Perhaps due to the influence of some information pathogen, Evans felt his thinking had become much slower.
“That was just one instance of information contact. I might need multiple contacts to fully collect the rebar’s information.”
The researcher quickly thought of several possibilities.
“So you’re saying, if I come into contact with those monsters a few more times, I’ll be able to detect their positions?”
Evans stood up, leaning on the rebar.
“That’s possible.”
With so little data collected, the researcher couldn’t give a definitive answer.
“Then let’s keep going. My consciousness is already starting to fade. If we can’t leave the informationization area within half an hour, you’ll have to continue on your own.”

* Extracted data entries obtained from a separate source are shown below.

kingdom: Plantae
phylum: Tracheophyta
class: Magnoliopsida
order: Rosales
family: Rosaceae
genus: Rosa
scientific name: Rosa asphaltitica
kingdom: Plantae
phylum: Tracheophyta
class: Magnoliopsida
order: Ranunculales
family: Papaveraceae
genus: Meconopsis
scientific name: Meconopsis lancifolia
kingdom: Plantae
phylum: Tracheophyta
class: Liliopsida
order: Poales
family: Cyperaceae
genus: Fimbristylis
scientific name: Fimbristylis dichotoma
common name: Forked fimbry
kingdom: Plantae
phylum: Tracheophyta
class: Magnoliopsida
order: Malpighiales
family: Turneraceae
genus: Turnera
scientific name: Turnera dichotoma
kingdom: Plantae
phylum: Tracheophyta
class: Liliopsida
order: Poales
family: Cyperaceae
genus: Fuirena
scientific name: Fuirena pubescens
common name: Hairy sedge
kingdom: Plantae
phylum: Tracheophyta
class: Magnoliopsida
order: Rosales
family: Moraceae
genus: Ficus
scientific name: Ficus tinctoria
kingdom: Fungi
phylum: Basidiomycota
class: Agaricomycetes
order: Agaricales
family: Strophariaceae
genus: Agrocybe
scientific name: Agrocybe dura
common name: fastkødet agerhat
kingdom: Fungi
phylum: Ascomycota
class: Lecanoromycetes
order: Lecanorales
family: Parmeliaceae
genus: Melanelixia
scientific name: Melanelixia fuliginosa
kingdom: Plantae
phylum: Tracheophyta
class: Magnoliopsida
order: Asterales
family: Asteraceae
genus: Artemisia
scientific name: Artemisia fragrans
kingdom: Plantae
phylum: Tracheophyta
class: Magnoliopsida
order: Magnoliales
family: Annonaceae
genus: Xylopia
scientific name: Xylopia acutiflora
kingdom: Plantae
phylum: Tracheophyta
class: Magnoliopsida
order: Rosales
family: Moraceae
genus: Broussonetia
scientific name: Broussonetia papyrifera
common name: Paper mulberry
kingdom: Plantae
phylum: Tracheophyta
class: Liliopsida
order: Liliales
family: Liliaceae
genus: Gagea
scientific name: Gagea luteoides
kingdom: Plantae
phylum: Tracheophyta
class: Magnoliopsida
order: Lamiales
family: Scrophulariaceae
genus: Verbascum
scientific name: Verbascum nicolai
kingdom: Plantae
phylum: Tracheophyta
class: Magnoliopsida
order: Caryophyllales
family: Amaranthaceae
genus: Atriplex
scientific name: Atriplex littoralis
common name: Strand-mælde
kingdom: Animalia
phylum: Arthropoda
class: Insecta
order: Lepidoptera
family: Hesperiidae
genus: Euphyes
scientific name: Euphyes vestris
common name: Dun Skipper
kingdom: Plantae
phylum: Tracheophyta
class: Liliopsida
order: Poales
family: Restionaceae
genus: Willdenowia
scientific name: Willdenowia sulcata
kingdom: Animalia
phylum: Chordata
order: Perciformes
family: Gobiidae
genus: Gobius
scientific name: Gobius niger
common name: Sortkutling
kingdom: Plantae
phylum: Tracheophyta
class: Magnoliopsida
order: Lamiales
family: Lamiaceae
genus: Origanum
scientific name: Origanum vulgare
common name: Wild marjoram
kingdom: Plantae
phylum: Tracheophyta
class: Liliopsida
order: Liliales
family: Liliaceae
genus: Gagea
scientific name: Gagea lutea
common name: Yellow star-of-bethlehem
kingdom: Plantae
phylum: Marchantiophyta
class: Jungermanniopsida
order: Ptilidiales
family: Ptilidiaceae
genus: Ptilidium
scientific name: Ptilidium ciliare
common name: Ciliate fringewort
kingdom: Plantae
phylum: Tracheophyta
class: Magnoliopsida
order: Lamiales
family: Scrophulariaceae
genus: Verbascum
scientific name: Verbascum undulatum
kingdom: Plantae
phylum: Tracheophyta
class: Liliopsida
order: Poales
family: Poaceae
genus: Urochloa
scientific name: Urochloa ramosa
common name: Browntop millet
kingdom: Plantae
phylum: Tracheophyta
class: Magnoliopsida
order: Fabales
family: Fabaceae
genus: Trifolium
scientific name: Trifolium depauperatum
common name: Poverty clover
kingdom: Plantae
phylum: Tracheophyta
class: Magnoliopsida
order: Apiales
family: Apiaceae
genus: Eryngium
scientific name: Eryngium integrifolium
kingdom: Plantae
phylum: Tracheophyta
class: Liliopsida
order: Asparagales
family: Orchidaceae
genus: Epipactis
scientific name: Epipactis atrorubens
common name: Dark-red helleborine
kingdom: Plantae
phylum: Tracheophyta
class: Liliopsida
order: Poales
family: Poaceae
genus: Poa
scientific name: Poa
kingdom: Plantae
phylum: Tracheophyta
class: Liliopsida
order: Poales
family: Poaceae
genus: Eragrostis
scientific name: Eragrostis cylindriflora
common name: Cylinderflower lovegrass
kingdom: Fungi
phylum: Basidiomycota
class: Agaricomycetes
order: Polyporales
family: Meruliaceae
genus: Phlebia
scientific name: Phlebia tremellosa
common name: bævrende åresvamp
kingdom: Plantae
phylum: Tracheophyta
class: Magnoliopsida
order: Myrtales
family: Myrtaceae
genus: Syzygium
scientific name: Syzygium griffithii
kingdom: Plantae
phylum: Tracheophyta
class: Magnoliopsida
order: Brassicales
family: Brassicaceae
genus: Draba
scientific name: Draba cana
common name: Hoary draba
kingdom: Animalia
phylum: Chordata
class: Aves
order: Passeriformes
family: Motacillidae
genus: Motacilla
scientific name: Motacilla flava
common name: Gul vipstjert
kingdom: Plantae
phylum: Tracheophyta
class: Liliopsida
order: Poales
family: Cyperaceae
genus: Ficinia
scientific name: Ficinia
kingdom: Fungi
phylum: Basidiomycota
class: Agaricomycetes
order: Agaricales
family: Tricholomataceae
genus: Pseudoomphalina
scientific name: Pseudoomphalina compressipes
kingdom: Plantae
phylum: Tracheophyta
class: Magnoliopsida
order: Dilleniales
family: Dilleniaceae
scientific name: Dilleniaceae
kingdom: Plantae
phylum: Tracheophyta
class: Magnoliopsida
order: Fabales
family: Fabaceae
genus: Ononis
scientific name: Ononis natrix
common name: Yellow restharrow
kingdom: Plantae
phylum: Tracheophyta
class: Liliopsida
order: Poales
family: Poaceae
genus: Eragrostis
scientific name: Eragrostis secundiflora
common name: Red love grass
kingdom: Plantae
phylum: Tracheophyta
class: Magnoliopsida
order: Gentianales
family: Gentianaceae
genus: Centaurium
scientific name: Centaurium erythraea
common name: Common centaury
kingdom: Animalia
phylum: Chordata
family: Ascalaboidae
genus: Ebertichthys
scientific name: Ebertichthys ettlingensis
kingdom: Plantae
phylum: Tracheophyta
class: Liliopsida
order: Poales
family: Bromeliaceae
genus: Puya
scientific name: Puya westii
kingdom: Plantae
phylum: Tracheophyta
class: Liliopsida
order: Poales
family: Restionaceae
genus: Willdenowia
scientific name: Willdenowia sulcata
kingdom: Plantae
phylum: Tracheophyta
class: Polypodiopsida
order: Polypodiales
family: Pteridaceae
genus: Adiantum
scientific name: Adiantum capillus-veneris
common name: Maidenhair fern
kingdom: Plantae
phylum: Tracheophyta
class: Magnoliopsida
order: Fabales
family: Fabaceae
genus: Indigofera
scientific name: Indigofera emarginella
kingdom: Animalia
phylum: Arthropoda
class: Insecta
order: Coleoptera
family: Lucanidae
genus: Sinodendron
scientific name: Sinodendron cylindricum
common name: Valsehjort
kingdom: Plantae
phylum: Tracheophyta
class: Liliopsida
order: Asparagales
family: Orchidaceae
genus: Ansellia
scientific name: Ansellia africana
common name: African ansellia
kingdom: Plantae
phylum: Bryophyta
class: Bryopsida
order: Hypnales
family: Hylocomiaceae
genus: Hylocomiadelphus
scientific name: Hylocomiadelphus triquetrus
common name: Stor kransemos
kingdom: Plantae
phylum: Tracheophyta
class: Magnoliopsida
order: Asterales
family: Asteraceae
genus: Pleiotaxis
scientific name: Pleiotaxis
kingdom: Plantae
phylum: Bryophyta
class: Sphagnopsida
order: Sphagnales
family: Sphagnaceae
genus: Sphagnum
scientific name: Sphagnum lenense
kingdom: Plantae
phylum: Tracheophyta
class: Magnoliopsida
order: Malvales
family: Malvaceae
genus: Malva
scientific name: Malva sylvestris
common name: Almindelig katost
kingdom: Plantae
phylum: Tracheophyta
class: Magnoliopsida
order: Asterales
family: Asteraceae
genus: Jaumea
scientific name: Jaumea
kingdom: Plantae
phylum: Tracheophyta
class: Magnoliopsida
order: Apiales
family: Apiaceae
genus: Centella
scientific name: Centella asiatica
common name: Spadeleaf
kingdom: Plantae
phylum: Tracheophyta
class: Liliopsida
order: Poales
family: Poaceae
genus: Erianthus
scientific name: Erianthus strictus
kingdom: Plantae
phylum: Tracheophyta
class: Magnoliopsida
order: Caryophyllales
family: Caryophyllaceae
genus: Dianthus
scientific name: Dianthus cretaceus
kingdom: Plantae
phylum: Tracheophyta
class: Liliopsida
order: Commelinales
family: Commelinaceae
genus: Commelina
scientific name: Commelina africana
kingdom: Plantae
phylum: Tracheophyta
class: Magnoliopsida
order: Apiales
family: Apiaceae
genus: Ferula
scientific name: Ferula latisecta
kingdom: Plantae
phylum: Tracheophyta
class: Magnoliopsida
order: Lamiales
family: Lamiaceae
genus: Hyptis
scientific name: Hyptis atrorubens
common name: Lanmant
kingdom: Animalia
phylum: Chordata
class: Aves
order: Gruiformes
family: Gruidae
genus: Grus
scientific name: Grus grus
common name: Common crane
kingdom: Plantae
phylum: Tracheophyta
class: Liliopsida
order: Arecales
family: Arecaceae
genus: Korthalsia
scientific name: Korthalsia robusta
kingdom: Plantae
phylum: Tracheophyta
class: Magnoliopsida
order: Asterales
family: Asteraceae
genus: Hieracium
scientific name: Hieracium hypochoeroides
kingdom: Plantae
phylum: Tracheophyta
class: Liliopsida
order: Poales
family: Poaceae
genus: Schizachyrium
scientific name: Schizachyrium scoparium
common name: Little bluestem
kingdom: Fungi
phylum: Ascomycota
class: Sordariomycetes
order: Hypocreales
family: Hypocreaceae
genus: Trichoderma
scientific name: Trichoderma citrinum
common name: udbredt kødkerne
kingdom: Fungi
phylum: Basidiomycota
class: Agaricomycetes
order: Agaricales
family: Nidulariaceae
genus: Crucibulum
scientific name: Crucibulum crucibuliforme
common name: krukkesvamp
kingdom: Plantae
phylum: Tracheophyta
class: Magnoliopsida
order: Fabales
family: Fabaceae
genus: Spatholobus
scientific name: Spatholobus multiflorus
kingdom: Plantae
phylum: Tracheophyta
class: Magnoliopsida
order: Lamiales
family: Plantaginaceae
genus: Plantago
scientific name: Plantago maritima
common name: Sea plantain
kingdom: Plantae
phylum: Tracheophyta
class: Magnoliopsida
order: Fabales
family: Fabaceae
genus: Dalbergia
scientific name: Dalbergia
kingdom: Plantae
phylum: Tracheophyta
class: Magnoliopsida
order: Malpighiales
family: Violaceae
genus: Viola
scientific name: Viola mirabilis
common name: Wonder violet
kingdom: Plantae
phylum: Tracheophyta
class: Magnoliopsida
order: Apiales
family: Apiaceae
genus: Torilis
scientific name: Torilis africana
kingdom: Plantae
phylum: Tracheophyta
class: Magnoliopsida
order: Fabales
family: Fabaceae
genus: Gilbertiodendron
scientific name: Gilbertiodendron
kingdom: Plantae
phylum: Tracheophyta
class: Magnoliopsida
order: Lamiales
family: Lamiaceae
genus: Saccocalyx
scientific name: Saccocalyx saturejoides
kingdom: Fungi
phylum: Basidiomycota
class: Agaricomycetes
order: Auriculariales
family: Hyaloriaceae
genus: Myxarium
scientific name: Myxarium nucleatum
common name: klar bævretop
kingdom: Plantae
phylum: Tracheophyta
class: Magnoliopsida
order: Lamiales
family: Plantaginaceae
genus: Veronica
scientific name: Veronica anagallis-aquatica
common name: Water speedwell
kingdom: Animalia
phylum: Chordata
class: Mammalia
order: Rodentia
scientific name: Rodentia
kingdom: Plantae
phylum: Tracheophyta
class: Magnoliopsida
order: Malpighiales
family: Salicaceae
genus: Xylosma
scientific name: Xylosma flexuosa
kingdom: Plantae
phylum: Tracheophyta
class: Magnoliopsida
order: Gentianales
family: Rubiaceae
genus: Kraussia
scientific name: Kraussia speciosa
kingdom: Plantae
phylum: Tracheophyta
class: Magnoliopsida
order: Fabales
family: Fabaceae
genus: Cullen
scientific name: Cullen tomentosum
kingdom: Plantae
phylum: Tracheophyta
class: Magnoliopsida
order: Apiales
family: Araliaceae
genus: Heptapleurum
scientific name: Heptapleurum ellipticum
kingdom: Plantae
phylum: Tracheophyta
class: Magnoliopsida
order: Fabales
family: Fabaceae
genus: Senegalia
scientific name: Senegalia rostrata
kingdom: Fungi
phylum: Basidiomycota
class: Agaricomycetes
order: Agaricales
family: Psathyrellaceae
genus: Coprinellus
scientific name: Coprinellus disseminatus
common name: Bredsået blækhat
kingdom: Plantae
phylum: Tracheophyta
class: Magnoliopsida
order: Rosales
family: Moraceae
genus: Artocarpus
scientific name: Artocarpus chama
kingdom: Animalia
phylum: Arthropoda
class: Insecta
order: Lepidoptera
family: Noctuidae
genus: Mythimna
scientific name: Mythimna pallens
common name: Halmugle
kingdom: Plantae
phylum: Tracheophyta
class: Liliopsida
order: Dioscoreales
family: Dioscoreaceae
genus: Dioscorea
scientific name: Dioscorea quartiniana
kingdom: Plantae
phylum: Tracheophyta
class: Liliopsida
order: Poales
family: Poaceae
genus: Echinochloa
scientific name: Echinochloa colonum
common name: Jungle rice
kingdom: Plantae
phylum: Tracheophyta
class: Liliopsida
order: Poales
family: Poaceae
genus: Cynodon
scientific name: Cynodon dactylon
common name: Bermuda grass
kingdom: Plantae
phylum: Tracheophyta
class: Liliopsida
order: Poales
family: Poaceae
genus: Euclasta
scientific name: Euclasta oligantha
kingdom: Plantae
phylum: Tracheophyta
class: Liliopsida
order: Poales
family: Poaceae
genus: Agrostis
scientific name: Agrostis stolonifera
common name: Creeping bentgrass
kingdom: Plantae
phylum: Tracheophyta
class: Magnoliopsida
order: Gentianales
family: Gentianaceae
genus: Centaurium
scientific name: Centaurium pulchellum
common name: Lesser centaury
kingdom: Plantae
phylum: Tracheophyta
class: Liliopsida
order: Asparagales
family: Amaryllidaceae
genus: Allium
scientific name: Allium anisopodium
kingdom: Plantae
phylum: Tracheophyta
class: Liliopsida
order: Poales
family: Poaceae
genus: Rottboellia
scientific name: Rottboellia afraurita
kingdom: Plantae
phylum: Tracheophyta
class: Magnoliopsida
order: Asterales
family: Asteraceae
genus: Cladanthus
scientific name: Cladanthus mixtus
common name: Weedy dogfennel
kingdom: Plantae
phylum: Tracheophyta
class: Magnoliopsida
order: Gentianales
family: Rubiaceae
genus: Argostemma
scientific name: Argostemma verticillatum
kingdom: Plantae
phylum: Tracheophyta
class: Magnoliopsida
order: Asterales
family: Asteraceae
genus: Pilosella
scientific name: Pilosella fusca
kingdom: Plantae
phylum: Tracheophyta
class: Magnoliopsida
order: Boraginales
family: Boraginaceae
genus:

Evans’s nervous system was starting to malfunction. In his field of vision, the surrounding walls began to warp and tilt, and the floor turned into a slope.
“I’ll lead the way this time. You follow behind me. Hold on—we can definitely get out of here!”
The researcher moved ahead of Evans, quickening her pace while watching for changes in their surroundings.
Evans moved his body forward inch by inch, gradually adapting to the distorted vision. He began reconstructing the surrounding scene in his mind.
The two soon reached the end of the corridor. But what lay ahead was not the exit they had hoped for—it was the experimental center of this research facility.